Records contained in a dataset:
+ + + +

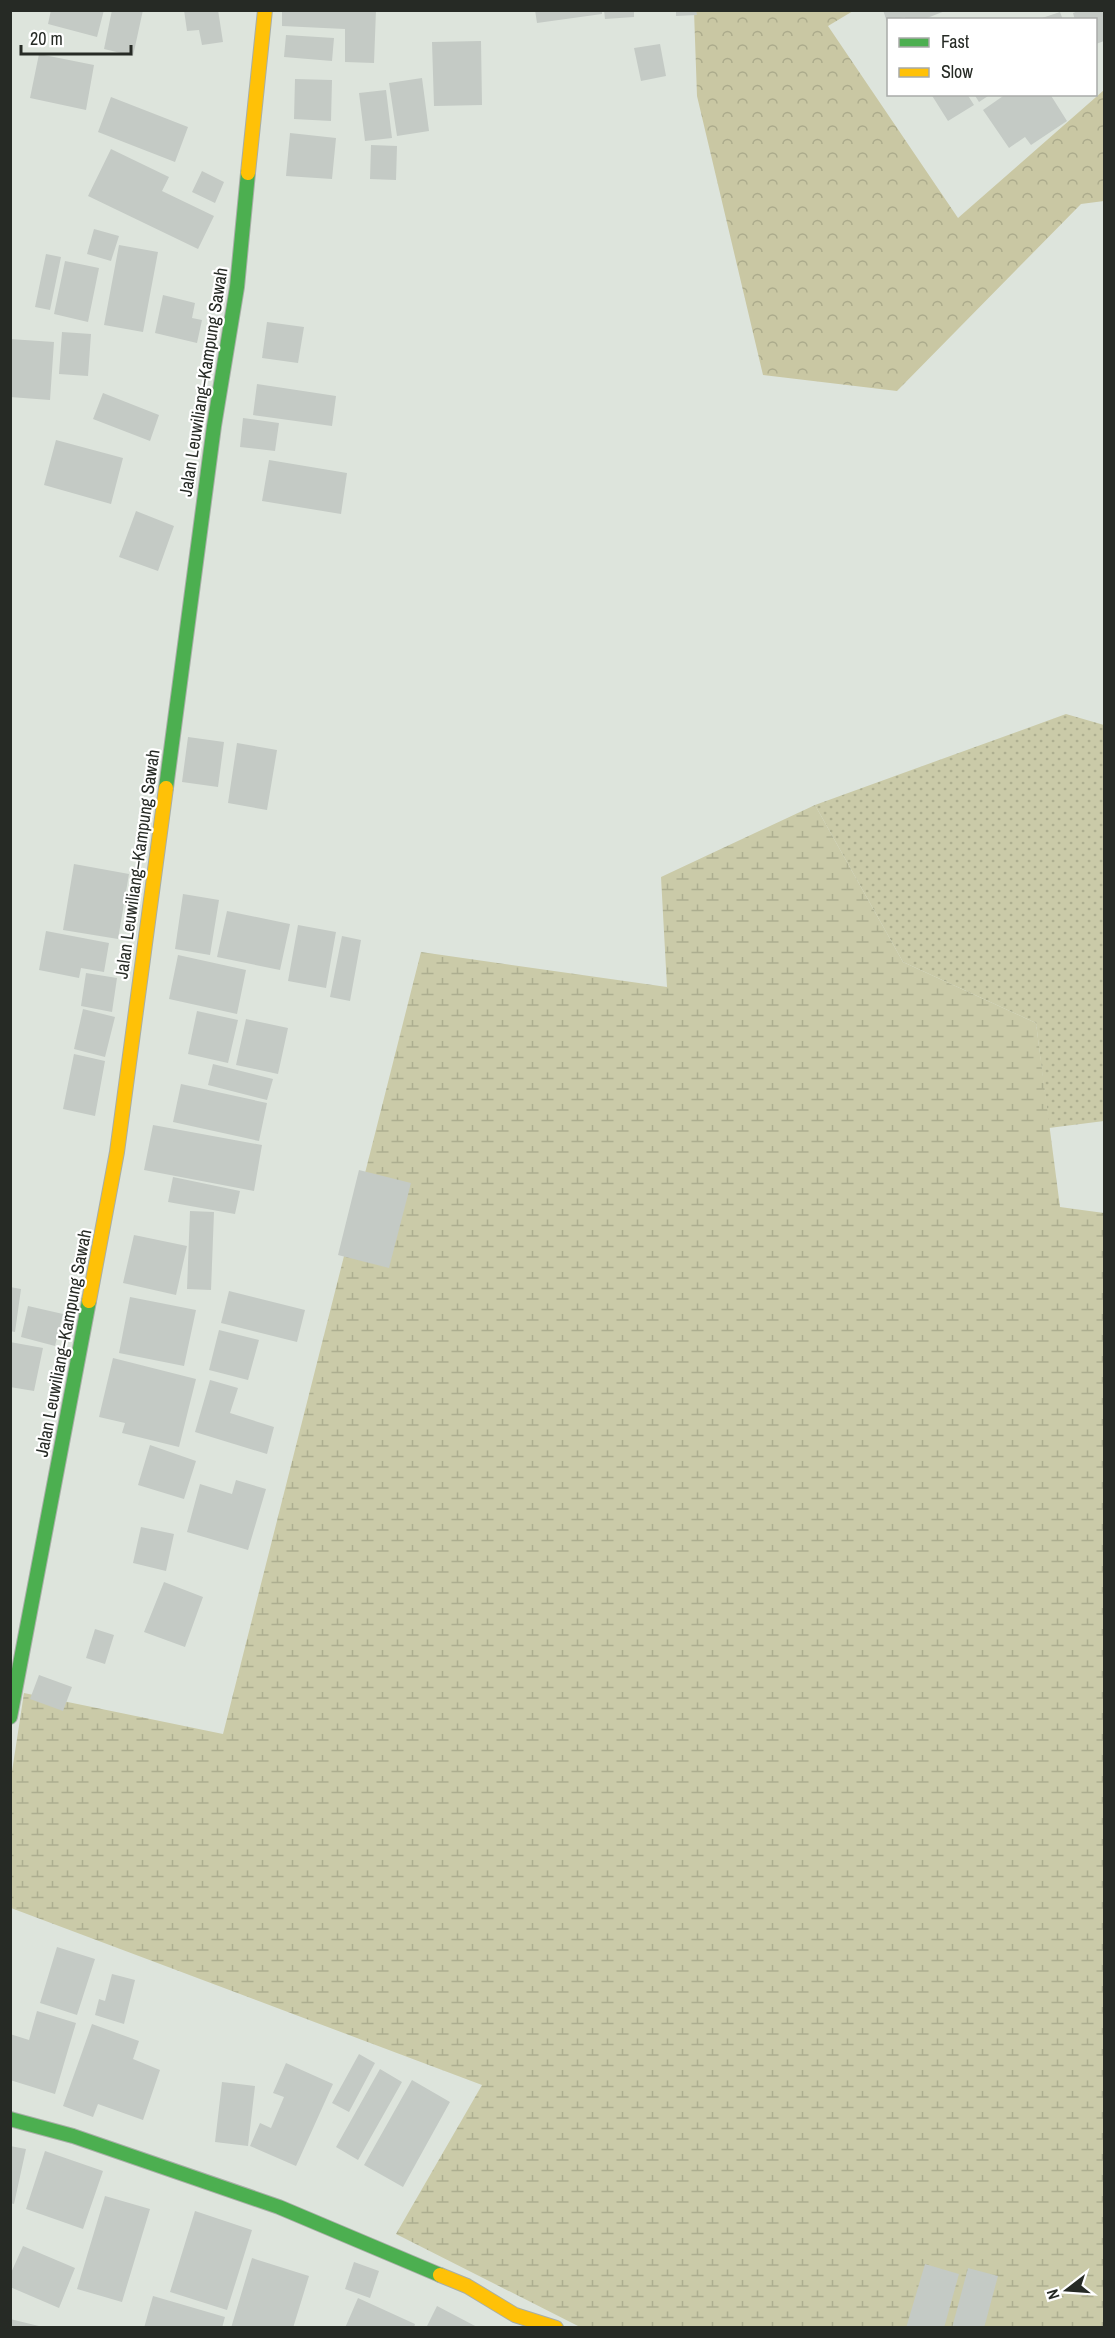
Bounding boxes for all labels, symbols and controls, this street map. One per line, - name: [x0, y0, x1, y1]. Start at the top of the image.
- scale bar: [21, 18, 130, 56]
- legend: [887, 18, 1097, 96]
- text: 20 m: [30, 26, 63, 51]
- text: Fast: [941, 29, 969, 54]
- text: Slow: [941, 59, 973, 84]
- street label: Jalan Leuwiliang–Kampung Sawah: [173, 266, 233, 498]
- street label: Jalan Leuwiliang–Kampung Sawah: [109, 748, 165, 980]
- street label: Jalan Leuwiliang–Kampung Sawah: [29, 1227, 97, 1459]
- north arrow: [1037, 2260, 1097, 2320]
- text: N: [1041, 2287, 1065, 2302]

+ + + +

Produce the data again character for character, with the images left out.

Bounding boxes for all labels, symbols and controls, this street map. One per line, - name: [x0, y0, x1, y1]. Start at the top of the image.
- scale bar: [21, 18, 130, 56]
- legend: [887, 18, 1097, 96]
- text: 20 m: [30, 26, 63, 51]
- text: Fast: [941, 29, 969, 54]
- text: Slow: [941, 59, 973, 84]
- street label: Jalan Leuwiliang–Kampung Sawah: [173, 266, 233, 498]
- street label: Jalan Leuwiliang–Kampung Sawah: [109, 748, 165, 980]
- street label: Jalan Leuwiliang–Kampung Sawah: [29, 1227, 97, 1459]
- north arrow: [1037, 2260, 1097, 2320]
- text: N: [1041, 2287, 1065, 2302]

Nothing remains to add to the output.